Valentime’s Day

Valentine’s Day is tomorrow, and I have been trying (and failing) to write something fun and witty for the past like 5 hours. Well I give up. I don’t know what to say on the matter.  So here’s all the random crap I thought up while trying to write about Valentine’s Day.

  •  It’s almost Valentine’s Day so get ready to bust out the chocolate, put on your favorite Boyz II Men CD, and snuggle up with your significant other. Or conversely if you happen to find yourself alone, bust out the chocolate, put on your favorite Boyz II Men CD, and jealously read through your friends’ Facebook profiles until you eventually cry yourself to sleep.
“This is why no one likes you Sharon”
  • It’s funny, I find that single people have a stronger reaction to Valentine’s Day then people who have social lives. The people I know who are actually in relationships seem to be pretty meh about the whole affair, while it’s the lonely people who are constantly bitching about Valentine’s Day. And I get it, no one likes being constantly reminded of their failure to find a suitable mate, but come one just get over it.
We all know Kirsten Dunst did
  • The worst part of Valentine’s Day is running into those couples who are like way too into each other. The ones who seem to enjoy beating you over the head with their mutual attraction.
STOP THAT, STOP THAT RIGHT NOW!
  • Thank god I’m not in high school anymore. In high school there was so much pressure to find a girlfriend and do this and that and who are you going to ask to prom, and everybody else is making out and I have to eat my lunch all alone in the corner. Ok, I may have embellished that last bit, but you get the point, it’s embarrassing being the only one who’s not eating their lunch off of somebody else’s face. Dammit I did it again.
“Why is internet blogging so hard?!”
  • The nice thing about Georgia Tech is there’s not really anyone slapping you in the face with the usual Valentine’s Day hohocus.
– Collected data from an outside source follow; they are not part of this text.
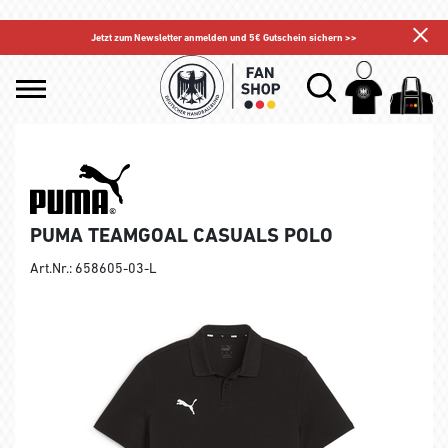
Jetzt zum Newsletter anmelden und 5€ Gutschein sichern >>
PUMA TEAMGOAL CASUALS POLO
Art.Nr.: 658605-03-L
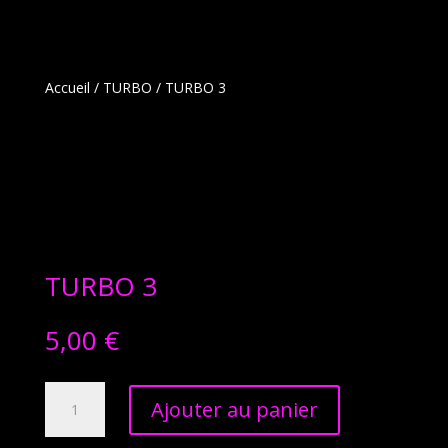
Accueil
/
TURBO
/ TURBO 3
TURBO 3
5,00
€
quantité
Ajouter au panier
de
TURBO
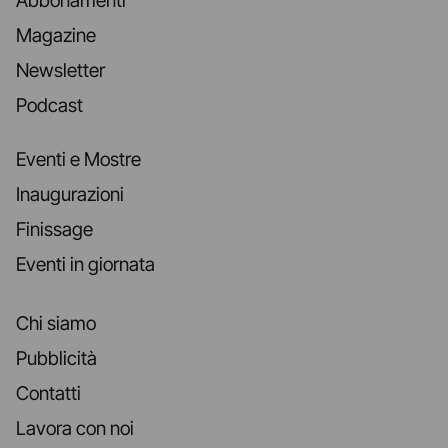
Abbonamenti
Magazine
Newsletter
Podcast
Eventi e Mostre
Inaugurazioni
Finissage
Eventi in giornata
Chi siamo
Pubblicità
Contatti
Lavora con noi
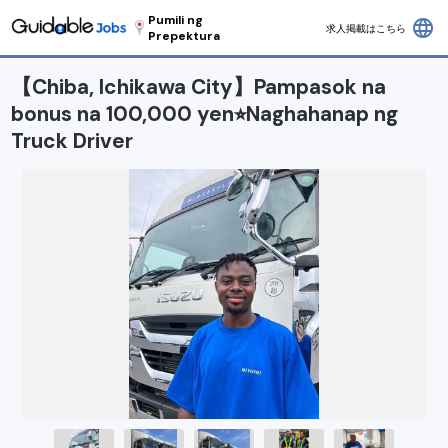
Pumili ng
language
求人掲載はこちら
Prepektura
【Chiba, Ichikawa City】Pampasok na
bonus na 100,000 yen⭐︎Naghahanap ng
Truck Driver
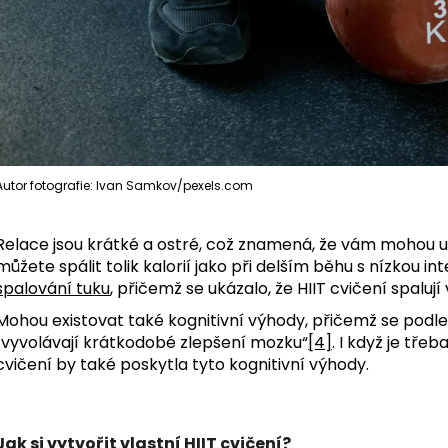
Autor fotografie: Ivan Samkov/pexels.com
Relace jsou krátké a ostré, což znamená, že vám mohou u
můžete spálit tolik kalorií jako při delším běhu s nízkou int
spalování tuku
, přičemž se ukázalo, že HIIT cvičení spalují
Mohou existovat také kognitivní výhody, přičemž se podle 
„vyvolávají krátkodobé zlepšení mozku“
[4]
. I když je tř
cvičení by také poskytla tyto kognitivní výhody.
Jak si vytvořit vlastní HIIT cvičení?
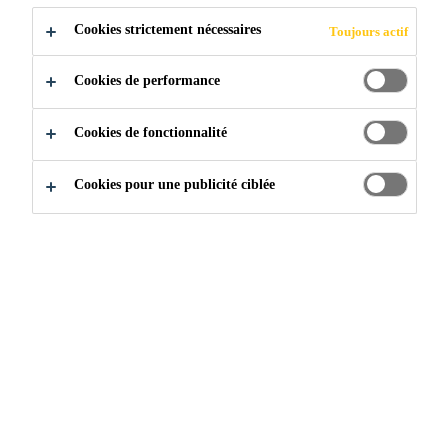
Cookies strictement nécessaires
Toujours actif
Cookies de performance
Cookies de fonctionnalité
Cookies pour une publicité ciblée
Rejoignez notre équipe
Emplois disponibles
实习生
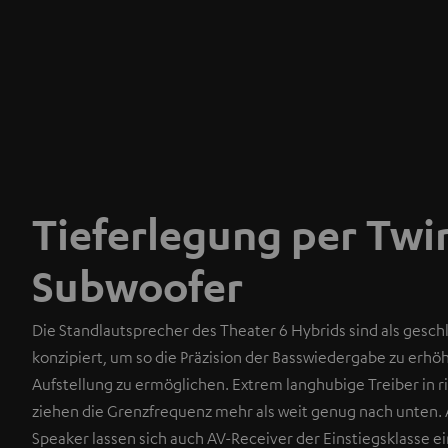
Tieferlegung per Twi
Subwoofer
Die Standlautsprecher des Theater 6 Hybrids sind als gesc
konzipiert, um so die Präzision der Basswiedergabe zu erh
Aufstellung zu ermöglichen. Extrem langhubige Treiber in 
ziehen die Grenzfrequenz mehr als weit genug nach unten. 
Speaker lassen sich auch AV-Receiver der Einstiegsklasse e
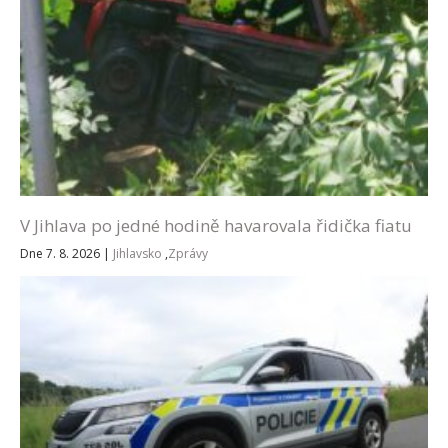
V Jihlava po jedné hodině havarovala řidička fiatu
Dne 7. 8. 2026
|
Jihlavsko
,
Zprávy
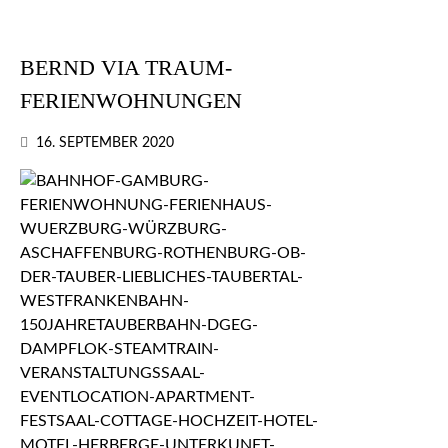
BERND VIA TRAUM-
FERIENWOHNUNGEN
16. SEPTEMBER 2020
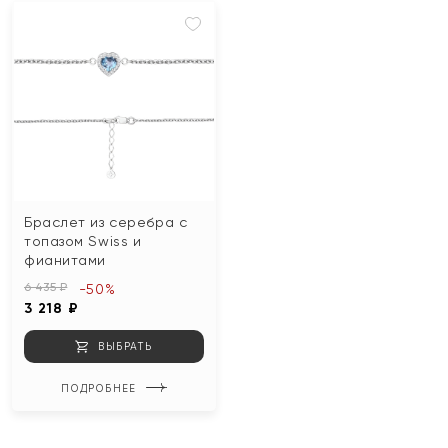
Браслет из серебра с
топазом Swiss и
фианитами
6 435 ₽
-50%
3 218 ₽
ВЫБРАТЬ
ПОДРОБНЕЕ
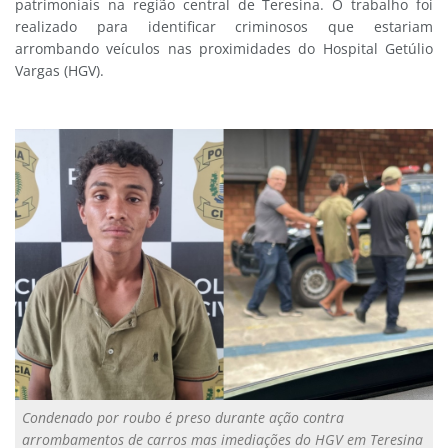
patrimoniais na região central de Teresina. O trabalho foi
realizado para identificar criminosos que estariam
arrombando veículos nas proximidades do Hospital Getúlio
Vargas (HGV).
Condenado por roubo é preso durante ação contra
arrombamentos de carros mas imediações do HGV em Teresina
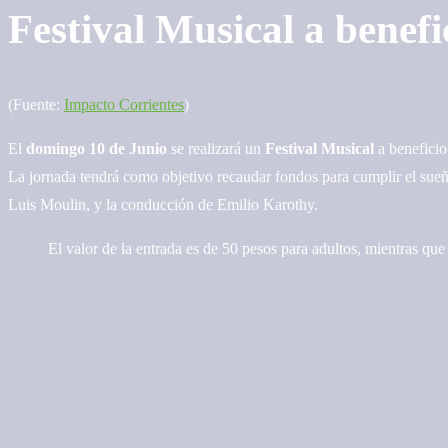
Festival Musical a benef
(Fuente:
Impacto Corrientes
)
El
domingo 10 de Junio
se realizará un
Festival Musical
a benefici
La jornada tendrá como objetivo recaudar fondos para cumplir el sueño
Luis Moulin, y la conducción de Emilio Karothy.
El valor de la entrada es de 50 pesos para adultos, mientras que 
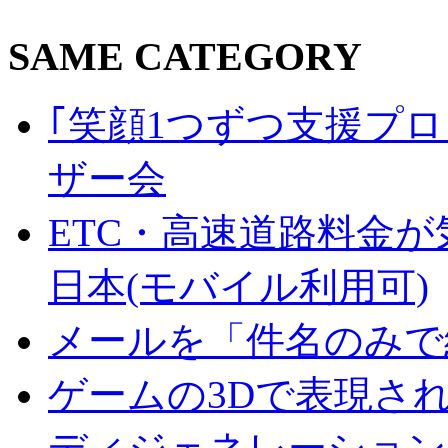
SAME CATEGORY
｢笑顔1つずつ支援プロジェ
ザー会
ETC・高速道路料金が
日本(モバイル利用可)
メールを「件名のみで
ゲームの3Dで表現さ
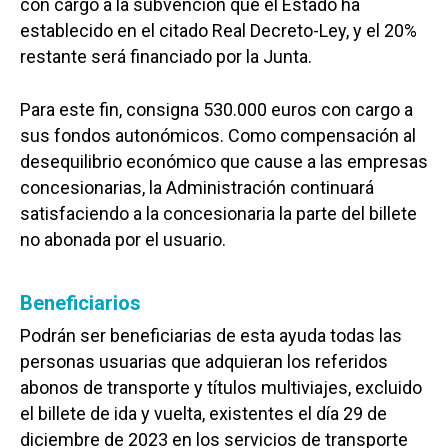
con cargo a la subvención que el Estado ha
establecido en el citado Real Decreto-Ley, y el 20%
restante será financiado por la Junta.
Para este fin, consigna 530.000 euros con cargo a
sus fondos autonómicos. Como compensación al
desequilibrio económico que cause a las empresas
concesionarias, la Administración continuará
satisfaciendo a la concesionaria la parte del billete
no abonada por el usuario.
Beneficiarios
Podrán ser beneficiarias de esta ayuda todas las
personas usuarias que adquieran los referidos
abonos de transporte y títulos multiviajes, excluido
el billete de ida y vuelta, existentes el día 29 de
diciembre de 2023 en los servicios de transporte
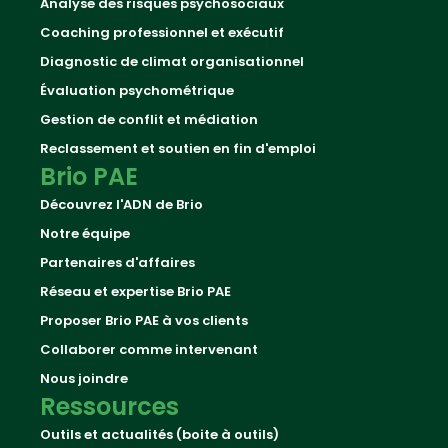
Analyse des risques psychosociaux
Coaching professionnel et exécutif
Diagnostic de climat organisationnel
Évaluation psychométrique
Gestion de conflit et médiation
Reclassement et soutien en fin d'emploi
Brio PAE
Découvrez l'ADN de Brio
Notre équipe
Partenaires d'affaires
Réseau et expertise Brio PAE
Proposer Brio PAE à vos clients
Collaborer comme intervenant
Nous joindre
Ressources
Outils et actualités (boite à outils)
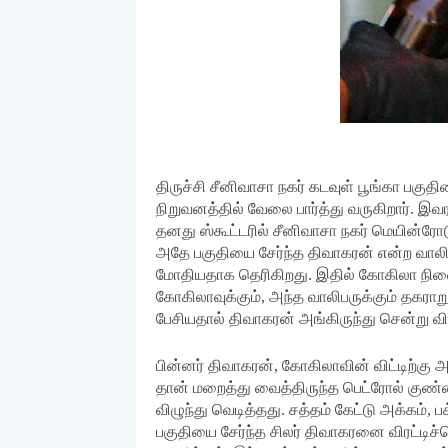
திருச்சி சீனிவாசா நகர் கடவுள் பூங்கா பகு
நிறுவனத்தில் வேலை பார்த்து வருகிறார். 
தனது ஸ்கூட்டரில் சீனிவாசா நகர் மெயின்ர
அதே பகுதியை சேர்ந்த திவாகரன் என்ற வாலிப
மோதியதாக தெரிகிறது. இதில் கோகிலா நிலைத
கோகிலாவுக்கும், அந்த வாலிபருக்கும் தகராற
பேசியதால் திவாகரன் அங்கிருந்து சென்று விட
பின்னர் திவாகரன், கோகிலாவின் விட்டிற்கு 
தான் மறைத்து வைத்திருந்த பெட்ரோல் குண்டை வ
விழுந்து வெடித்தது. சத்தம் கேட்டு அக்கம்,
பகுதியை சேர்ந்த சிலர் திவாகரனை விரட்டிச்ச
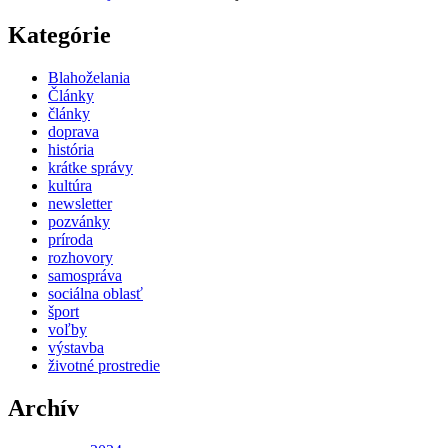
Kategórie
Blahoželania
Články
články
doprava
história
krátke správy
kultúra
newsletter
pozvánky
príroda
rozhovory
samospráva
sociálna oblasť
šport
voľby
výstavba
životné prostredie
Archív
Being surrounded by people who are even nerdier and more socially awkward then you is a real confidence booster. It’s like our school motto always says: “Georgia Tech- Forever Alone”.
It's not like there's any sex to be had anyways
It’s not like there’s any sex to be had anyways
  • The best time for Valentine’s Day has to be Elementary School. Back then you didn’t have to ask anyone out, you didn’t have to try to impress anyone, and at the end you got candy. No disappoint, no soul-crushing loneliness, just me and a bag full of chocolate.
“Yeah, Valentine’s Day, whatever, do you have anymore chocolate?”
  • You’re probably wondering what I will be doing for Valentine’s Day. Uh, not much. I don’t know if you’ve noticed, but I’m single so… yeah. I probably will use the holiday as an excuse to eat my 72 oz bag of chocolate chips though (or at least what’s left of it) and listen to a bunch of Huey Lewis and the News.
Imagine this same picture, but with like half of the it missing.

Yup, that’s all I got. If you were expecting some grand soliloquy on the nature of love, sorry maybe next year, and also really? When did you get the impression that I was a master of poetry. I mean I’ve written my fair share of love no- I’m going to stop talking now. Have a fun and festive Valentine’s Day or Singles’ Awareness Day, or whatever you want to call it.